# REQUESTS
- A) What other name does the MultiIndex tutorial give for a MultiIndex?
- B) Name all the cities used as row labels in the sales-by-country code of the MultiIndex tutorial.

# EXCERPTED PASSAGE
^^^^
Creating a MultiIndex
Build a hierarchical row index with pd.MultiIndex.from_tuples or set_index on multiple columns, and inspect its levels.
What Is a MultiIndex?
A MultiIndex (also called a hierarchical index) allows a Pandas DataFrame or Series to have multiple levels of row labels. Think of it as a composite key in a database: instead of identifying a row by a single label, you identify it by a tuple like (country, city) or (year, quarter). MultiIndexes are essential for representing panel data, cross-sectional time series, and any dataset with a natural two-level grouping structure.
import pandas as pd
# A simple example: sales by country and city
data = {
'sales': [100, 200, 150, 300, 80, 120]
}
index = pd.MultiIndex.from_tuples(
[('USA', 'New York'), ('USA', 'Chicago'),
('UK', 'London'), ('UK', 'Manchester'),
('DE', 'Berlin'), ('DE', 'Munich')],
names=['country', 'city']
)
df = pd.DataFrame(data, index=index)
print(df)Creating a MultiIndex with from_tuples
pd.MultiIndex.from_tuples(list_of_tuples, names=) is the most explicit way to create a MultiIndex. Each tuple becomes one row label, and its elements become the levels. The names parameter assigns a label to each level (e.g. ['year', 'quarter']). This method is useful when you have a pre-built list of composite keys that you want to use as the row index.
import pandas as pd
# Multi-level time index: year x quarter
tuples = [
(2022, 'Q1'), (2022, 'Q2'), (2022, 'Q3'), (2022, 'Q4'),
(2023, 'Q1'), (2023, 'Q2'), (2023, 'Q3'), (2023, 'Q4')
]
mi = pd.MultiIndex.from_tuples(tuples, names=['year', 'quarter'])
revenue = [120, 135, 145, 160, 130, 148, 162, 175]
df = pd.Series(revenue, index=mi, name='revenue_M')
print(df)
^^^^
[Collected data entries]

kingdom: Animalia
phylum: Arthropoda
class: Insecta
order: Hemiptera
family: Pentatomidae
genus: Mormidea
^^^^
# RESULTS
- A) A hierarchical index.

- B) New York, Chicago, London, Manchester, Berlin, Munich